One glorious day of cartwheels and back handsprings

Charlotte squares off against her nemesis - the balance beam. / Photo: Neale McDevitt
Charlotte squares off against her nemesis - the balance beam. / Photo: Neale McDevitt

By Neale McDevitt

My daughter Charlotte and I are watching the Olympics. She’s seven years old and a pretty good little gymnast and it’s the night before her Défi 3 – a simulated competition that gives kids her age a taste of the real thing. There are no medals, but there is plenty of judging, scoring and a pass/fail result at the end. I’m a 46-year-old ex-weightlifter 24 years removed from my last competition; the 1986 Commonwealth Games in Edinburgh, Scotland. Needless to say, we’re at opposite ends of our athletic careers.

Charlotte has been on pins and needles for weeks in anticipation of her Défi 3. I’ve hovered in the shadows, trying to gauge her mood and stressing the importance of effort and attitude over outcome. “The only thing that matters is that you try your best and have fun,” I tell her, channeling every after-school TV special ever made.

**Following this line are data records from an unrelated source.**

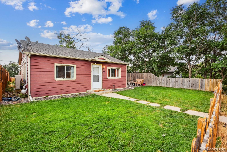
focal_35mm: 17
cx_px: 114
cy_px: 76
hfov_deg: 93.3
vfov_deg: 70.4
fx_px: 107
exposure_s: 1/90
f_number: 11
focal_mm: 17
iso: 400
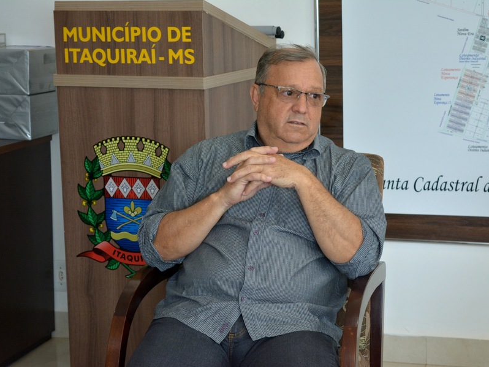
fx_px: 1265
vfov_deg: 16.5
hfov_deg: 21.9
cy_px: 184
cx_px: 272
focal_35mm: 90
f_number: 5.6
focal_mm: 55
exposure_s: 1/60
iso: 720
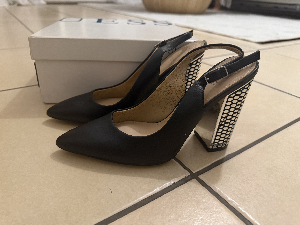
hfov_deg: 71.6
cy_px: 112
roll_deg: -2.8
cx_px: 150
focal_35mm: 24
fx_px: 208
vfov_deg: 56.8
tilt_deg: -29.0
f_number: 1.78
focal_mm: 6.76
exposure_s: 1/33
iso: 800
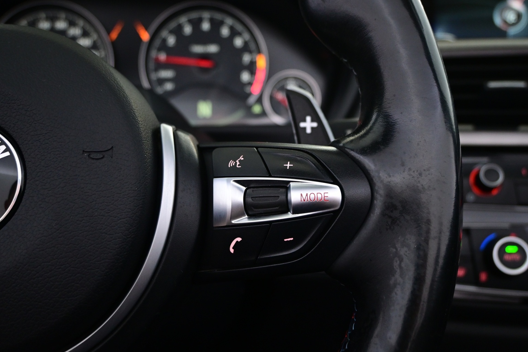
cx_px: 273
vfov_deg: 37.9
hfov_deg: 54.4
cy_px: 174
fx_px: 513
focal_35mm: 35
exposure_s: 1/40
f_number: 4
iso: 1600
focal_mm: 22
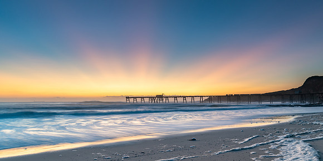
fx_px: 264
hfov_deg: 62.2
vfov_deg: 34.0
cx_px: 196
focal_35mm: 32
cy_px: 78
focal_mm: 24
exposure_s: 2.5
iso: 100
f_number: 9
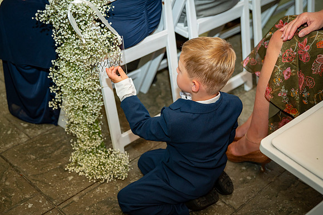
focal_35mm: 56
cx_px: 162
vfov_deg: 24.4
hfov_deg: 35.9
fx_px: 498
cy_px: 108
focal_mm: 52
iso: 800
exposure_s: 1/1250
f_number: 2.8
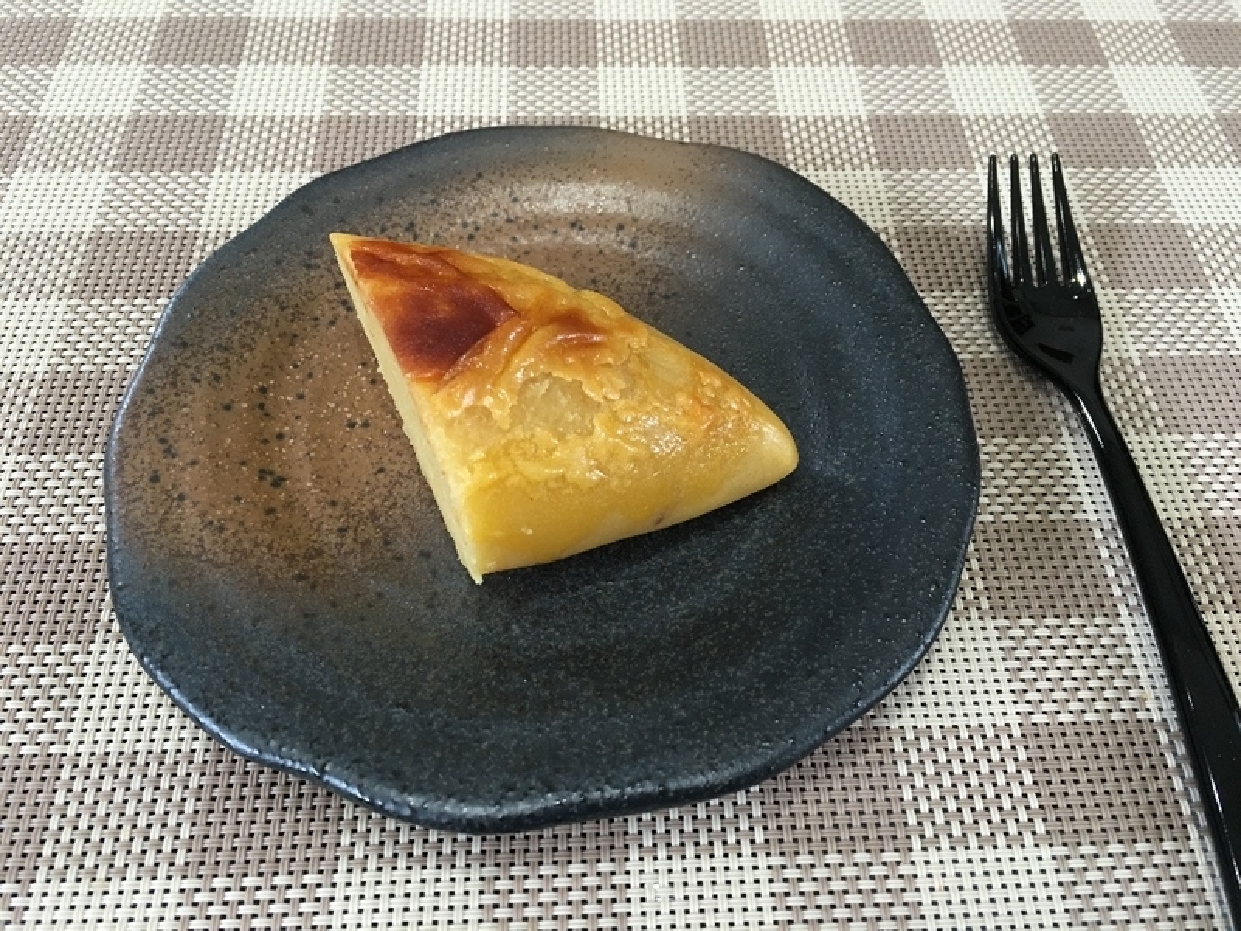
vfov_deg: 48.2
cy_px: 466
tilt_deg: -55.4
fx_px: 1040
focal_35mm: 29
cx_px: 620
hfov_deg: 61.7
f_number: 2.2
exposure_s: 1/17
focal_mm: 4.15
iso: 80
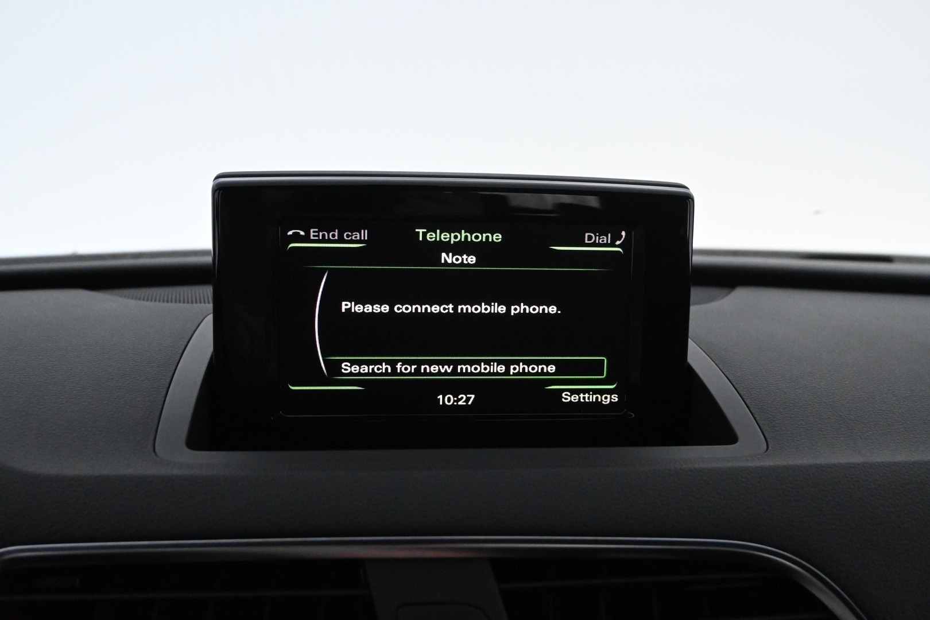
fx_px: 891
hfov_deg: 55.1
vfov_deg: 38.4
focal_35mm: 34
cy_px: 310
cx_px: 465
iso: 6400
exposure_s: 1/160
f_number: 4.5
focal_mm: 23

As I surf from one Olympic channel to the next, we come upon a report about the imminent failure of Canada’s Own the Podium program. Clips of barrel-rolling bobsleighs, face-planting ski-cross racers and lead-footed speed skaters are accompanied by a sombre voiceover outlining Team Canada’s almost Keystone Kop-esque ability to snatch defeat from the jaws of victory. The segment ends with a tearful Melissa Hollingsworth sobbing, “I feel like I have let my entire country down,” after the Canadian slider finished fifth in the women’s skeleton – an event she was expected to win.

Charlotte doesn’t like this turn of events. While she picks favorites for every race – sometimes based on nationality, but just as often for a colourful outfit or an exotic name – she always blurts “Oh no!” when someone crashes and burns. Even at seven she knows the disappointment that comes with putting in long hours in the gym only to come up short on game day. “I just hope I make my tricks on beam tomorrow,” she says hesitantly.

I go upstairs and find the crinkled plastic bag that has held my sports medals for the past two decades. Charlotte stumbled upon the bag in an old trunk a few years back and has been using the medals ever since to decorate her army of stuffed animals for acts of bravery performed in imaginary games. Aside from those won at major national and international competitions, I can’t even remember the stories behind most of these artifacts.

At the bottom of the bag I find what I am looking for – a square velvety case, like those that hold engagement rings, only larger. Inside I find the heavy medallion, one side gleams with Edinburgh Castle in relief, the other with the words 1986 Commonwealth Games, Edinburgh, Scotland.

Charlotte loves this thing because it is heavy, it comes in a case and it has a castle on it. I hate it because it represents my lowest moment as an athlete in which, with bronze in my sights, I faltered and finished fifth. This is not a medal, just a commemorative memento that was handed out to everyone at the Games. A thanks-for-coming booby prize. A Participaction millstone.

Back downstairs I sit beside Charlotte and hand her the medallion. I talk about my failure at the Games, talk about the various reasons athletes don’t always achieve their goals, talk about the disappointment of being labeled a “tourist” along with every Canadian athlete who doesn’t do their best at a major event.

But I also tell her that going to the Commonwealth Games was one of the great experiences of my lifetime. I tell her about embarking upon this great adventure with my buddies; about meeting other athletes from around the world; about being pulled into pubs by friendly locals just because I was wearing a Canada tracksuit; and about the unforgettable thrill of parading into Meadowbank Stadium during the Opening Ceremonies to the deafening roar of 20,000 people. She smiles and tells me it sounds like I had fun.

“I got beat a lot more than I won,” I tell her truthfully. “But I always had fun.”

The next day at Charlotte’s Défi, everything goes well until she steps onto her nemesis, the beam. She misses most of her tricks and though she smiles stoically to mark routine’s end, I see her chin tremble. My heart sinks.

But as she sits down with her little teammates, they rally around her chatting and giggling like nothing bad has happened. And nothing bad has happened, just a couple of missteps here and there on a glorious day of cartwheels and back handsprings. Within minutes, she is back to her goofy self, tickling a teammate and dancing badly to the music being piped in overhead. I hope the song lasts forever.

Neale McDevitt is the Editor of the McGill Reporter.